Comment le changement climatique a un impact sur les droits fondamentaux des personnes

Un blog par Silvia Sinibaldi

L’été dernier, grâce à l’appui précieux de Caritas Suisse, j’ai eu la chance de visiter l’Ethiopie. Une fois sur place, j’ai passé une semaine dans le district d’Addigrat, dans la région du Tigré, et deux semaines à parcourir le pays.

Dès le premier jour, sur la route entre Magalié et Adigrat, Sebatu, un membre du Secrétariat diocésain catholique, m’expliquait que la pluviométrie avait vraiment été très faible jusqu’alors, bien que l’on fut en pleine saison des pluies. Le paysage autour de nous confirmait ses paroles. C’était ma première visite dans cet incroyable pays et je ne pouvais donc pas comparer avec  des situations similaires lors de précédents voyages, mais il était clair que la terre demandait silencieusement quelque chose de plus. La terre ne ment pas, que ce soit en Afrique ou ailleurs dans le monde.

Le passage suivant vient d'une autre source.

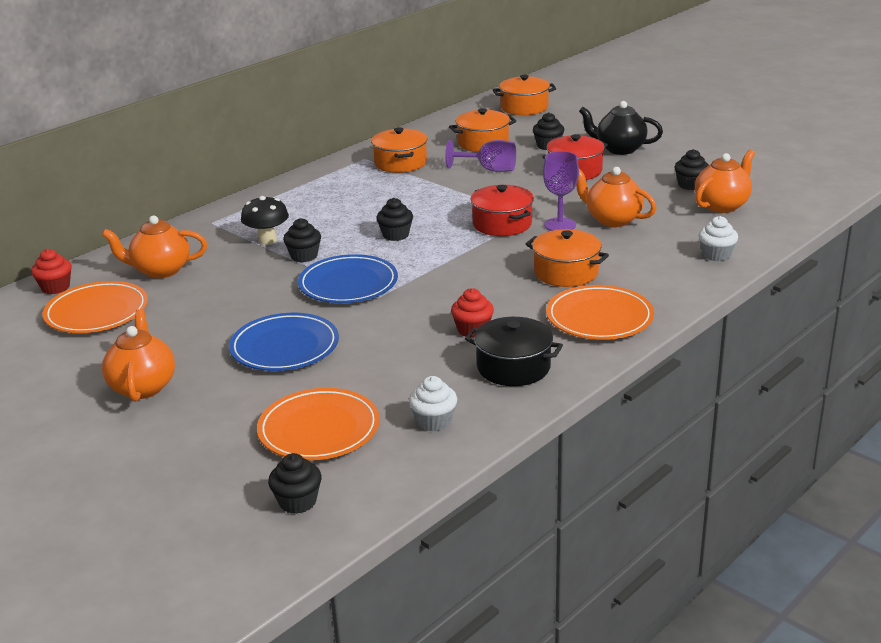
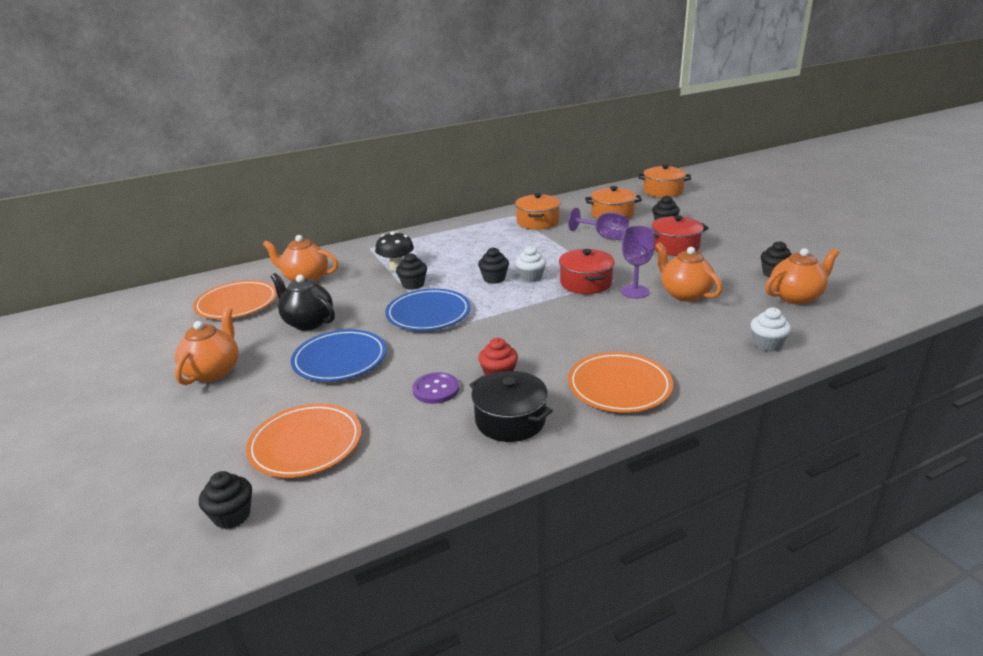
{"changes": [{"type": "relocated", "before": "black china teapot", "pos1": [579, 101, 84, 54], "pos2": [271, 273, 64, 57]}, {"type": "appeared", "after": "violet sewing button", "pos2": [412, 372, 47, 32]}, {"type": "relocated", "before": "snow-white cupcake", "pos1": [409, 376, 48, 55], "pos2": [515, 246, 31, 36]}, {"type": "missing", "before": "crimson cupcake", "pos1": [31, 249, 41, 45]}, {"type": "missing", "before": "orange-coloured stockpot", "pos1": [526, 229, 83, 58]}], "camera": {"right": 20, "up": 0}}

Les autorités disaient que c’était trop tôt pour parler de sécheresse, que la saison des pluies tarderait normalement encore quelques semaines à venir, mais on ne sait jamais avec le changement climatique. Et c’est exactement ce qui s’est passé cette année. La pluie n’est jamais arrivée. Alors les organisations Caritas rassemblées à Addis ont lancé un  appel  pour venir en aide aux villages, aux communautés et aux familles dont la production agricole avait été touchée et voyaient en conséquence leur accès à la nourriture sérieusement menacé.

A local youth walks by a series of holes known as micro basis that are part of a CI-supported water project in Ethiopia's arid Jijiga Zone. Photo by David Snyder/Caritas

A local youth walks by a series of holes known as micro basis that are part of a CI-supported water project in Ethiopia’s arid Jijiga Zone. Photo by David Snyder/Caritas

Voilà un des résultats du changement climatique. Peu importe que nous voulions croire qu’il s’est agi d’une année exceptionnelle, nous savons – les statistiques savent – que ce n’est pas vrai.

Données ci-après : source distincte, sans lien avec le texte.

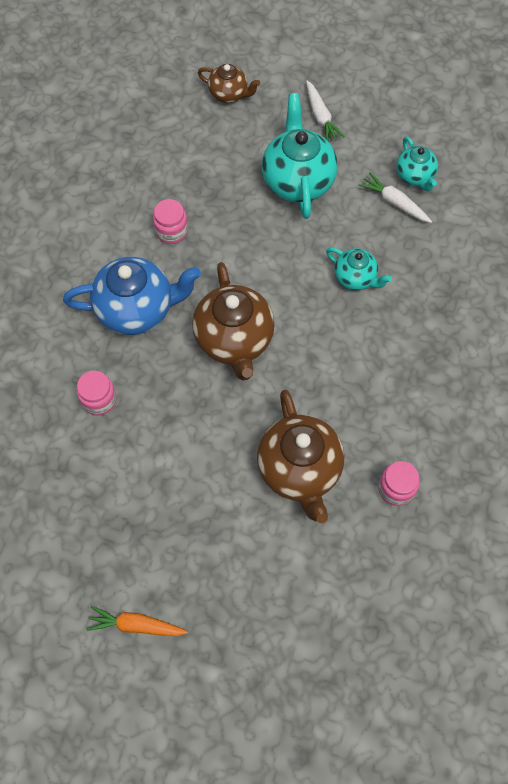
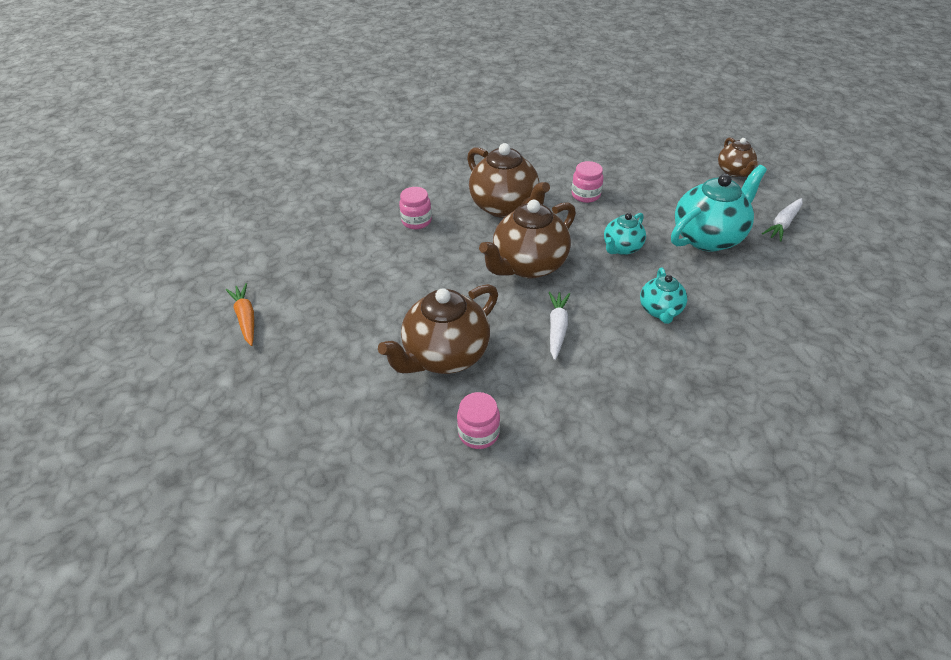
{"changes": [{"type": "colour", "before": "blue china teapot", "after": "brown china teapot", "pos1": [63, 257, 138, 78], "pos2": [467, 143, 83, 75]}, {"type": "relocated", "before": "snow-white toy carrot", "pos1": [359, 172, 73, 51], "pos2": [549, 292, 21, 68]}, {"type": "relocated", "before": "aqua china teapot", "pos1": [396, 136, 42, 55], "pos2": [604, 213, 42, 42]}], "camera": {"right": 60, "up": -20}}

L’accès à la nourriture est un droit fondamental et le changement climatique est en train de le menacer partout dans le monde. D’après le Programme Alimentaire Mondial, l’Ethiopie a un indice de vulnérabilité à la faim et au changement climatique fort élevé, ce qui est le cas pour la plupart de pays du Sud à l’échelle mondiale.

Dans son Rapport sur la sécurité alimentaire, Caritas Europe souligne encore une fois qu’il y a aujourd’hui dans le monde 650 millions de personnes vulnérables directement exposées au changement climatique. Ces personnes seront sans  doute obligées d’abandonner leurs maisons et leurs terres et de partir à la recherche de solutions dignes pour une vie meilleure ailleurs. Ce chiffre est énorme, comparé par exemple à la population de l’ Europe. En outre, ces populations sont celles qui ont le plus faible impact sur la production mondiale de COet sur la pollution. Cette situation est injuste et inéquitable.

Caritas Europe se félicite de la volonté manifestée par l’Union Européenne d’être à la tête de cette bataille et d’aboutir à un accord efficace à l’issue de la COP 21. Nous estimons que le rapport approuvé par le Parlement Européen est cohérent et bien fait, et que les conclusions du Conseil relatives au financement du climat sont une bonne avancée sur la route de Paris. Nous savons à quel point il a été difficile de parvenir à un accord dans notre seule région.

Sans le leadership de l’Europe et d’autres pays industrialisés  les stratégies visant à atténuer le changement climatique risquent de courir à l’échec. Nous n’ignorons pas que l’Europe toute seule ne suffit pas, maie elle peut représenter une partie fondamentale de la solution.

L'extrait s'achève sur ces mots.